== Exercise objective ==
State how many lines of the entries include the string "CdktfStack", please, leaving out everything but the number.

== Source material ==
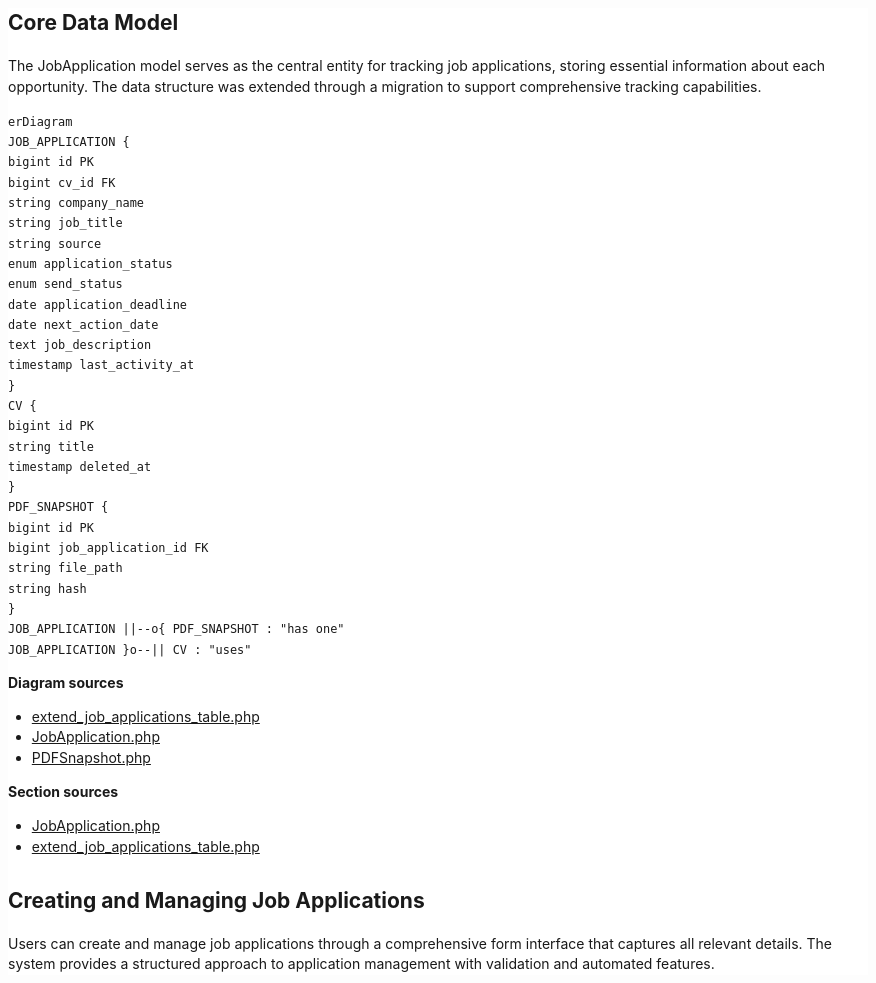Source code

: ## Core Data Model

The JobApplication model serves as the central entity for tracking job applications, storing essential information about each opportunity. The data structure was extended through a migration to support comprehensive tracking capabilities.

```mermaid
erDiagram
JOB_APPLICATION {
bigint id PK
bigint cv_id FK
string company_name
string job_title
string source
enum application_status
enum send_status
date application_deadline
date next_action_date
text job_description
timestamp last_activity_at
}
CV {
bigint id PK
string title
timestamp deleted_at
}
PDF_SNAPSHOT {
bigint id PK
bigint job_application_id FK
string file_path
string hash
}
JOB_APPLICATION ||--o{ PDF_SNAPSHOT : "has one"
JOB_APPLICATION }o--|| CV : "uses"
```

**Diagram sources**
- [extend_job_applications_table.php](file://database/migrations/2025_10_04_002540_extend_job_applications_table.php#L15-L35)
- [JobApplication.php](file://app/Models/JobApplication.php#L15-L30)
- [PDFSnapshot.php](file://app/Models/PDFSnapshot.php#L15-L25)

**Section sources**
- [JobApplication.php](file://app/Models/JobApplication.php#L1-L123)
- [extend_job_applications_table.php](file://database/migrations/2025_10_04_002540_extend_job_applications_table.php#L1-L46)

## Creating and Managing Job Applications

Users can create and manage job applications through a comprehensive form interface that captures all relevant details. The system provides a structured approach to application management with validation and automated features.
==
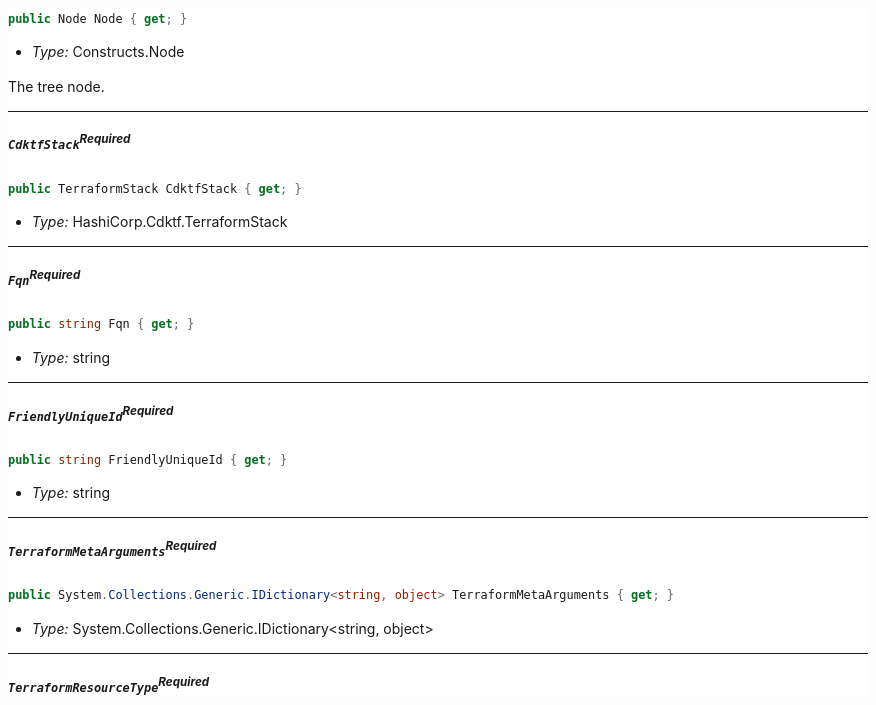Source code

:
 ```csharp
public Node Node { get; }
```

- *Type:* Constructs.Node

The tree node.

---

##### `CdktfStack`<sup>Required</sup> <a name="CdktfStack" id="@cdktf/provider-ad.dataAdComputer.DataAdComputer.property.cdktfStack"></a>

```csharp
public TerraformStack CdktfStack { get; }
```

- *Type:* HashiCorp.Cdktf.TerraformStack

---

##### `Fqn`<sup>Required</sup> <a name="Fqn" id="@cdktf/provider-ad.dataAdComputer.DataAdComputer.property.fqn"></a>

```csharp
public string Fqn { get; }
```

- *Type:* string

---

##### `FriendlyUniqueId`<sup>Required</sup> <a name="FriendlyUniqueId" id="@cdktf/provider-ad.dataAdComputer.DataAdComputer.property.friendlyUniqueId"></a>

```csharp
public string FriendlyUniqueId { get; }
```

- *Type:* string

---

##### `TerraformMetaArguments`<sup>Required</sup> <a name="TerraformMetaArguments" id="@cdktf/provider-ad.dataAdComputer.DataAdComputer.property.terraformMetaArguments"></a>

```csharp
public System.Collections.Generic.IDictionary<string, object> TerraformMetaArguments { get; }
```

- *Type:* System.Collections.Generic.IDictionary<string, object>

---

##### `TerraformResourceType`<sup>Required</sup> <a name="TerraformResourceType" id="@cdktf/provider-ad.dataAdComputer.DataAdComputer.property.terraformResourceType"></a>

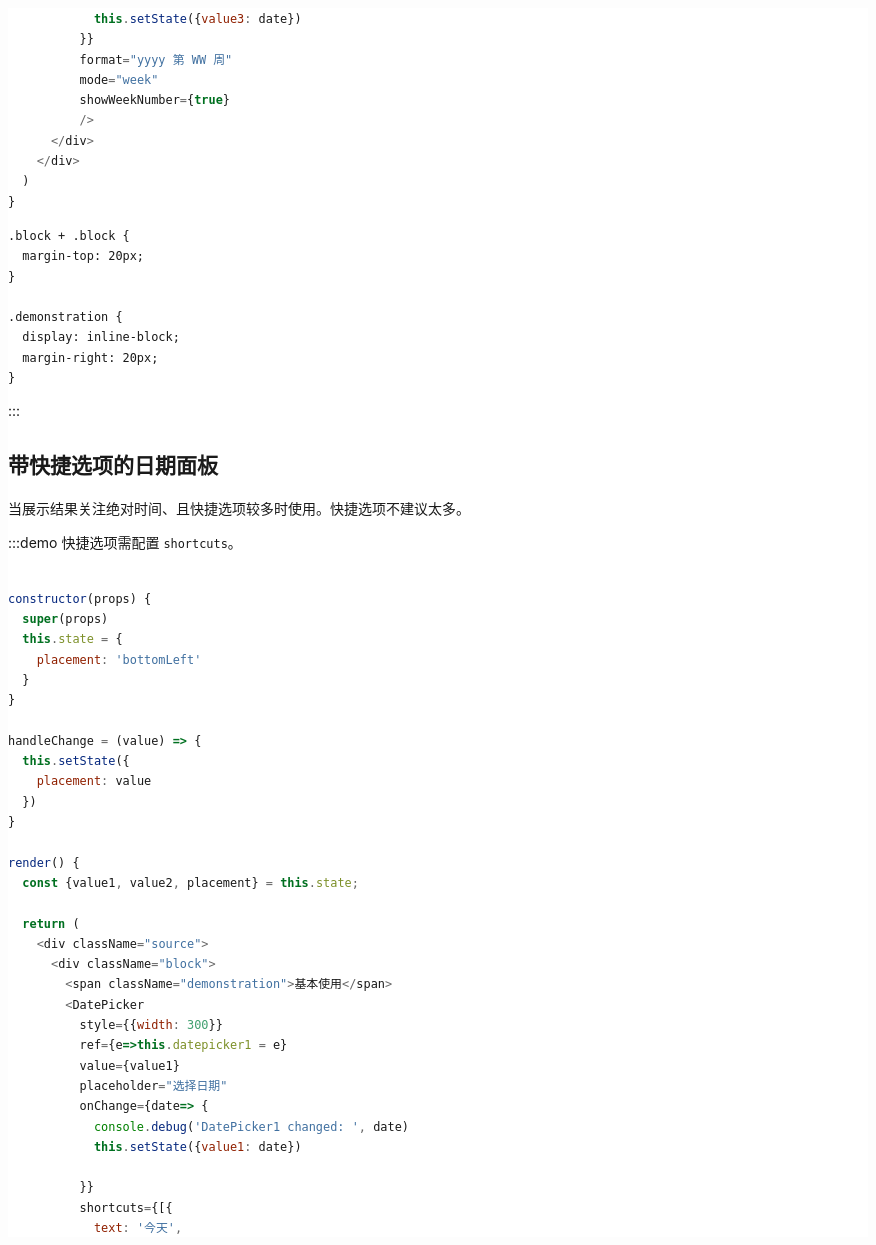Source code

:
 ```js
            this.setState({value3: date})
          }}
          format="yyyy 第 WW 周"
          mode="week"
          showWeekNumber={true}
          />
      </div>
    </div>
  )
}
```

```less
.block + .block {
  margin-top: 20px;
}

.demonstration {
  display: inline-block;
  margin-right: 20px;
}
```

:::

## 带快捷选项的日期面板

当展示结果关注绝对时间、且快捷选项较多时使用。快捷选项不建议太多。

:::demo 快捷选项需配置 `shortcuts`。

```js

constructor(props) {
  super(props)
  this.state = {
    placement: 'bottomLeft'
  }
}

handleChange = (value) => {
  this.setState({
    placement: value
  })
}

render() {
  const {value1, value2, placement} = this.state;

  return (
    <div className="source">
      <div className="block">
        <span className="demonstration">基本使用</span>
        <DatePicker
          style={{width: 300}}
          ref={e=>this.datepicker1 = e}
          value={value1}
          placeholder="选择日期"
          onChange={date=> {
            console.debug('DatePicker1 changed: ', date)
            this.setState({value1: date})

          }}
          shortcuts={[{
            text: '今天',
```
--
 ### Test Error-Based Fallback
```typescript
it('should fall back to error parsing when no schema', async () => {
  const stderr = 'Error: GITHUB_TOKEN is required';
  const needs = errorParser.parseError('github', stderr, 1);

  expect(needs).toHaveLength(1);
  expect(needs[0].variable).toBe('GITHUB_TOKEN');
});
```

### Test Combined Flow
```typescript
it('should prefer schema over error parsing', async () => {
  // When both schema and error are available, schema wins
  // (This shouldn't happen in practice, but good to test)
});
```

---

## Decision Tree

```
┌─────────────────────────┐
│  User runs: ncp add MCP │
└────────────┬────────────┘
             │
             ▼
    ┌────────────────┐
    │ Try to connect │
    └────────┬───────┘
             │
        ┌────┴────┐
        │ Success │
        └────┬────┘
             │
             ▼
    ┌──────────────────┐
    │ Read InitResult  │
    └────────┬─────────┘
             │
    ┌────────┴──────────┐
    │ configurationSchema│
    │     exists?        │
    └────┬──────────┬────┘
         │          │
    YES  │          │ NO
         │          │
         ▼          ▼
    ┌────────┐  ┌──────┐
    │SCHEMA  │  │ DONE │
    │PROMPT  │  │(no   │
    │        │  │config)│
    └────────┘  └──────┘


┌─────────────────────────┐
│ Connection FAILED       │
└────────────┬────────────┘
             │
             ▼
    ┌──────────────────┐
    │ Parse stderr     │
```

== Reply ==
2